Linking Exploits from the Dark Web to Known Vulnerabilities for Proactive Cyber Threat Intelligence: An Attention-Based Deep Structured Semantic Model Approach (pdf)

Sagar Samtani

The Dark Web has emerged as a valuable source to proactively develop cyber threat intelligence (CTI) capabilities. Despite its value, Dark Web data contains tens of thousands of unstructured, un-sanitized text records containing significant non-natural language. This prevents the direct application of standard CTI analytics (e.g., malware analysis, IP reputation services) and text mining methodologies to perform critical tasks. One such challenge pertains to systematically linking Dark Web exploits to known vulnerabilities present within modern organizations. In this talk, I will present my recent work in extending a deep learning technique known as the Deep Structured Semantic Model (DSSM) (drawn the neural information retrieval) to incorporate emerging attention mechanisms from interpretability for deep learning literature.
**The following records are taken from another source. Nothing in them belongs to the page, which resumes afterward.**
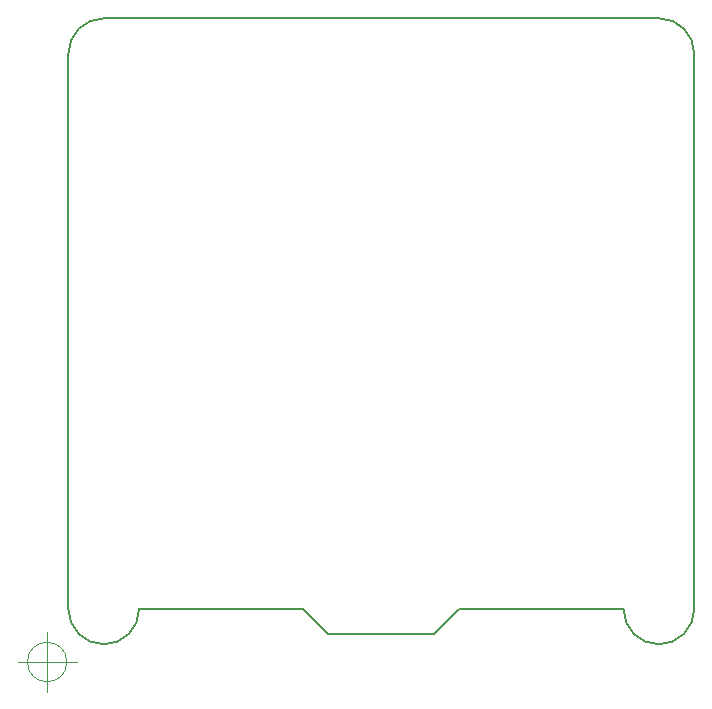
<source format=gbr>
%TF.GenerationSoftware,KiCad,Pcbnew,(6.0.0)*%
%TF.CreationDate,2022-03-25T21:19:08+08:00*%
%TF.ProjectId,WirelessPowerP40_Transmitter,57697265-6c65-4737-9350-6f7765725034,rev?*%
%TF.SameCoordinates,Original*%
%TF.FileFunction,Profile,NP*%
%FSLAX46Y46*%
G04 Gerber Fmt 4.6, Leading zero omitted, Abs format (unit mm)*
G04 Created by KiCad (PCBNEW (6.0.0)) date 2022-03-25 21:19:08*
%MOMM*%
%LPD*%
G01*
G04 APERTURE LIST*
%TA.AperFunction,Profile*%
%ADD10C,0.200000*%
%TD*%
%TA.AperFunction,Profile*%
%ADD11C,0.100000*%
%TD*%
G04 APERTURE END LIST*
D10*
X155799998Y-118500000D02*
X141900000Y-118500000D01*
X111800000Y-68499999D02*
G75*
G03*
X108800000Y-71500000I3J-3000003D01*
G01*
X130800000Y-120600000D02*
X139800000Y-120600000D01*
X161800000Y-118500000D02*
X161800000Y-71500000D01*
X108800000Y-71500000D02*
X108799998Y-118500000D01*
X155799998Y-118500000D02*
G75*
G03*
X158800000Y-121500000I3000001J1D01*
G01*
X108799998Y-118500000D02*
G75*
G03*
X111800000Y-121500000I3000001J1D01*
G01*
X128700000Y-118500000D02*
X130800000Y-120600000D01*
X111800000Y-68499999D02*
X158800000Y-68500000D01*
X111800000Y-121500000D02*
G75*
G03*
X114800000Y-118500000I-1J3000001D01*
G01*
X128700000Y-118500000D02*
X114800000Y-118500000D01*
X161800000Y-71500000D02*
G75*
G03*
X158800000Y-68500000I-3000001J-1D01*
G01*
X141900000Y-118500000D02*
X139800000Y-120600000D01*
X158800000Y-121500000D02*
G75*
G03*
X161800000Y-118500000I-1J3000001D01*
G01*
D11*
X108666666Y-123000000D02*
G75*
G03*
X108666666Y-123000000I-1666666J0D01*
G01*
X104500000Y-123000000D02*
X109500000Y-123000000D01*
X107000000Y-120500000D02*
X107000000Y-125500000D01*
M02*

</source>
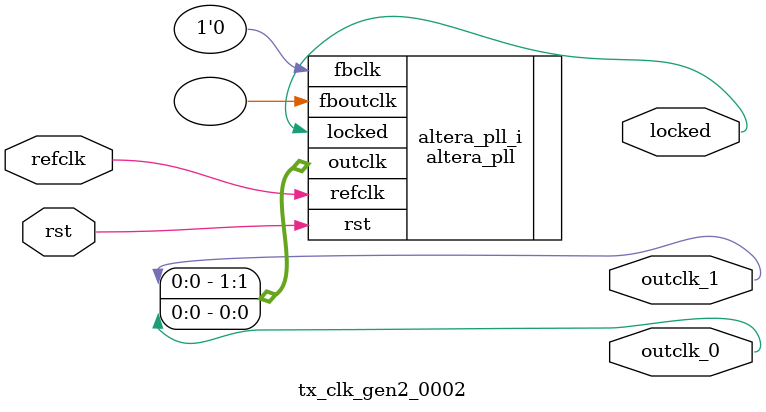
<source format=v>
`timescale 1ns/10ps
module  tx_clk_gen2_0002(

	// interface 'refclk'
	input wire refclk,

	// interface 'reset'
	input wire rst,

	// interface 'outclk0'
	output wire outclk_0,

	// interface 'outclk1'
	output wire outclk_1,

	// interface 'locked'
	output wire locked
);

	altera_pll #(
		.fractional_vco_multiplier("false"),
		.reference_clock_frequency("73.0 MHz"),
		.operation_mode("direct"),
		.number_of_clocks(2),
		.output_clock_frequency0("146.000000 MHz"),
		.phase_shift0("0 ps"),
		.duty_cycle0(50),
		.output_clock_frequency1("73.000000 MHz"),
		.phase_shift1("0 ps"),
		.duty_cycle1(50),
		.output_clock_frequency2("0 MHz"),
		.phase_shift2("0 ps"),
		.duty_cycle2(50),
		.output_clock_frequency3("0 MHz"),
		.phase_shift3("0 ps"),
		.duty_cycle3(50),
		.output_clock_frequency4("0 MHz"),
		.phase_shift4("0 ps"),
		.duty_cycle4(50),
		.output_clock_frequency5("0 MHz"),
		.phase_shift5("0 ps"),
		.duty_cycle5(50),
		.output_clock_frequency6("0 MHz"),
		.phase_shift6("0 ps"),
		.duty_cycle6(50),
		.output_clock_frequency7("0 MHz"),
		.phase_shift7("0 ps"),
		.duty_cycle7(50),
		.output_clock_frequency8("0 MHz"),
		.phase_shift8("0 ps"),
		.duty_cycle8(50),
		.output_clock_frequency9("0 MHz"),
		.phase_shift9("0 ps"),
		.duty_cycle9(50),
		.output_clock_frequency10("0 MHz"),
		.phase_shift10("0 ps"),
		.duty_cycle10(50),
		.output_clock_frequency11("0 MHz"),
		.phase_shift11("0 ps"),
		.duty_cycle11(50),
		.output_clock_frequency12("0 MHz"),
		.phase_shift12("0 ps"),
		.duty_cycle12(50),
		.output_clock_frequency13("0 MHz"),
		.phase_shift13("0 ps"),
		.duty_cycle13(50),
		.output_clock_frequency14("0 MHz"),
		.phase_shift14("0 ps"),
		.duty_cycle14(50),
		.output_clock_frequency15("0 MHz"),
		.phase_shift15("0 ps"),
		.duty_cycle15(50),
		.output_clock_frequency16("0 MHz"),
		.phase_shift16("0 ps"),
		.duty_cycle16(50),
		.output_clock_frequency17("0 MHz"),
		.phase_shift17("0 ps"),
		.duty_cycle17(50),
		.pll_type("General"),
		.pll_subtype("General")
	) altera_pll_i (
		.rst	(rst),
		.outclk	({outclk_1, outclk_0}),
		.locked	(locked),
		.fboutclk	( ),
		.fbclk	(1'b0),
		.refclk	(refclk)
	);
endmodule


</source>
The resultant Exploit Vulnerability Attention DSSM (EVA-DSSM) automatically links hacker forum exploits and vulnerabilities provided by enterprise vulnerability assessment tools based on their names, outputs interpretable and explainable text features that are critical for creating links, and provides prioritized links for subsequent remediation and mitigation efforts. Rigorous evaluation indicates that EVA-DSSM outperforms baseline methods drawn from distributional semantics, probabilistic matching, and deep learning-based short text matching algorithms in matching relevant vulnerabilities from major vulnerability assessment tools to 0-day to web applications exploits, remote exploits, local exploits, and denial of service exploits. The framework’s utility in two contexts: the systems of selected major US hospitals and Supervisory Control and Data Acquisition (SCADA) systems worldwide.